What you need to do: Each line below from the one containing "национальной розни и пр" through the one containing "per definire la" should be output exactly as it stands, and no other line should appear.

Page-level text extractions
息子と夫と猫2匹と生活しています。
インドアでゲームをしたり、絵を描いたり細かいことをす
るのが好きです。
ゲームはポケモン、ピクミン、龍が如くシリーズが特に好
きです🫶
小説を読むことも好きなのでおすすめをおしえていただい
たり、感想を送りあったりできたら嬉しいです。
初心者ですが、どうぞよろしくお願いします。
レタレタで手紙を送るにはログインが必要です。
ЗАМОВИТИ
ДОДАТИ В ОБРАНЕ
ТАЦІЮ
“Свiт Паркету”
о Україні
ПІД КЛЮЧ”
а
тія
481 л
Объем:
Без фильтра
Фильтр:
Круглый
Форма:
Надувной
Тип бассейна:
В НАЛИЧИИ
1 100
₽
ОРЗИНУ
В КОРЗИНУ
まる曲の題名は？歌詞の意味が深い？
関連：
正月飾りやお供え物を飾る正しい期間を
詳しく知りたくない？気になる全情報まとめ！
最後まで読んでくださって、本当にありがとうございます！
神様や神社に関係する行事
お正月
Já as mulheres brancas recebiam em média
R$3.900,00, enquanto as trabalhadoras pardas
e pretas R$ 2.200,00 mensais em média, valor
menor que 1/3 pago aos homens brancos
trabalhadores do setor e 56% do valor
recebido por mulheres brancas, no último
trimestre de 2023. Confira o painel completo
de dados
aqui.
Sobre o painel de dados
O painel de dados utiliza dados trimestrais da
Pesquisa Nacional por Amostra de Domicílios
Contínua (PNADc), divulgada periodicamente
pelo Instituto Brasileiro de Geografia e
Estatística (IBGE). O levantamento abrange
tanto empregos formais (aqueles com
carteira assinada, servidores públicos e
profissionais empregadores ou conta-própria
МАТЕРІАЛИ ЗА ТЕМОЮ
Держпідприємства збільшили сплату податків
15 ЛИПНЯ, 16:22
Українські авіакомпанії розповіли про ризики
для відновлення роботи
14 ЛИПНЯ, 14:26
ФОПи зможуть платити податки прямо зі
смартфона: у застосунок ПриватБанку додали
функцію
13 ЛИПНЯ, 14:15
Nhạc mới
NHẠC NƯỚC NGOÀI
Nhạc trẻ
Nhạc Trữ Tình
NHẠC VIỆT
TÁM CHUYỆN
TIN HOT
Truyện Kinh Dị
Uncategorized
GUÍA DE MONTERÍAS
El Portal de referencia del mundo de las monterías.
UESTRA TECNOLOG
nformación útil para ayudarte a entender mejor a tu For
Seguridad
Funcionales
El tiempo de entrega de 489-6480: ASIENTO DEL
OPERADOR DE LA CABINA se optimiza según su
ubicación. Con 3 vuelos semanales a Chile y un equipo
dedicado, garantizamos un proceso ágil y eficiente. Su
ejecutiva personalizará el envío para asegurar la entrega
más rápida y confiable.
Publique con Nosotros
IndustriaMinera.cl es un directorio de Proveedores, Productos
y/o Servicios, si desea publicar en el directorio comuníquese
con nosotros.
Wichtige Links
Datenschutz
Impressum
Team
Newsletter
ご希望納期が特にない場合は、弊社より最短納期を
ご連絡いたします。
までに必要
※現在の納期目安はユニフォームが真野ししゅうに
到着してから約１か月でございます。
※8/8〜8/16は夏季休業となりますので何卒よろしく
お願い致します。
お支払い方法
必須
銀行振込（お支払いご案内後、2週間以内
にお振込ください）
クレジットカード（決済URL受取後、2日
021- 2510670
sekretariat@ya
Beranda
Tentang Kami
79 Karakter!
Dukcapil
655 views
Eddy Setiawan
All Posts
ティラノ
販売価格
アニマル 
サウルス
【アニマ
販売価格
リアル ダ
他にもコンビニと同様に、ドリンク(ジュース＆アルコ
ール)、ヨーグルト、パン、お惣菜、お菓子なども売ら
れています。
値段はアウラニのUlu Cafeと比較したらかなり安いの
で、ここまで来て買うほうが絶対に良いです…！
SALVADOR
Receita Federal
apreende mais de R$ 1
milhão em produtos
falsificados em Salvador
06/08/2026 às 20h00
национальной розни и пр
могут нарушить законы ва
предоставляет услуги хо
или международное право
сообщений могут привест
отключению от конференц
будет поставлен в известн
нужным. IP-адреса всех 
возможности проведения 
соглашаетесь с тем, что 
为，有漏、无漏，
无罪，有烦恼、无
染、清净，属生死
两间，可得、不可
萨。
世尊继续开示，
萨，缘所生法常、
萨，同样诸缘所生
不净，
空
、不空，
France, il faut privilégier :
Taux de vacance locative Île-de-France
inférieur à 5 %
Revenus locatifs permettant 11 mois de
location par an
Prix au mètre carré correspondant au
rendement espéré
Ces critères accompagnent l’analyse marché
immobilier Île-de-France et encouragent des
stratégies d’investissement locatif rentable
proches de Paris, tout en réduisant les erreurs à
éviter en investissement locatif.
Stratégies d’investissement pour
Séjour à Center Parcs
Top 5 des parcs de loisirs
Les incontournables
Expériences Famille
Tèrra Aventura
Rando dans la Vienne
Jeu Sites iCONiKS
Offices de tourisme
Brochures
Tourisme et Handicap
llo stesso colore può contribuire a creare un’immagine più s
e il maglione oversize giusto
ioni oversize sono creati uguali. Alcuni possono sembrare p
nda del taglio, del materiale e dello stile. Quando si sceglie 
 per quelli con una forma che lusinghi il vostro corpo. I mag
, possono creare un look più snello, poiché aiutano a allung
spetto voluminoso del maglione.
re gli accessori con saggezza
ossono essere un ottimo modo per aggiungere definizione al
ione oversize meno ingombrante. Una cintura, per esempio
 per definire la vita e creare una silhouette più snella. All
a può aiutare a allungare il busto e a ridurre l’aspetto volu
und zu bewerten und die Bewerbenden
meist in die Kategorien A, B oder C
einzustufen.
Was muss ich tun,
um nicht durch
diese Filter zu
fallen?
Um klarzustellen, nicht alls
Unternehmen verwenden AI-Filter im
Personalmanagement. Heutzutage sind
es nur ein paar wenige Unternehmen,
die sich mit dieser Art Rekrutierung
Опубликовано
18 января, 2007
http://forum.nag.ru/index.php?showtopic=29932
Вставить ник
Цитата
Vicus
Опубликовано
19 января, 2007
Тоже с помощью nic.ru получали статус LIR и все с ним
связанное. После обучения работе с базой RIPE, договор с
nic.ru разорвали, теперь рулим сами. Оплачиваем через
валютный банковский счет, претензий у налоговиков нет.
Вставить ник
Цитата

Result for this task:
национальной розни и пр
могут нарушить законы ва
предоставляет услуги хо
или международное право
сообщений могут привест
отключению от конференц
будет поставлен в известн
нужным. IP-адреса всех 
возможности проведения 
соглашаетесь с тем, что 
为，有漏、无漏，
无罪，有烦恼、无
染、清净，属生死
两间，可得、不可
萨。
世尊继续开示，
萨，缘所生法常、
萨，同样诸缘所生
不净，
空
、不空，
France, il faut privilégier :
Taux de vacance locative Île-de-France
inférieur à 5 %
Revenus locatifs permettant 11 mois de
location par an
Prix au mètre carré correspondant au
rendement espéré
Ces critères accompagnent l’analyse marché
immobilier Île-de-France et encouragent des
stratégies d’investissement locatif rentable
proches de Paris, tout en réduisant les erreurs à
éviter en investissement locatif.
Stratégies d’investissement pour
Séjour à Center Parcs
Top 5 des parcs de loisirs
Les incontournables
Expériences Famille
Tèrra Aventura
Rando dans la Vienne
Jeu Sites iCONiKS
Offices de tourisme
Brochures
Tourisme et Handicap
llo stesso colore può contribuire a creare un’immagine più s
e il maglione oversize giusto
ioni oversize sono creati uguali. Alcuni possono sembrare p
nda del taglio, del materiale e dello stile. Quando si sceglie 
 per quelli con una forma che lusinghi il vostro corpo. I mag
, possono creare un look più snello, poiché aiutano a allung
spetto voluminoso del maglione.
re gli accessori con saggezza
ossono essere un ottimo modo per aggiungere definizione al
ione oversize meno ingombrante. Una cintura, per esempio
 per definire la vita e creare una silhouette più snella. All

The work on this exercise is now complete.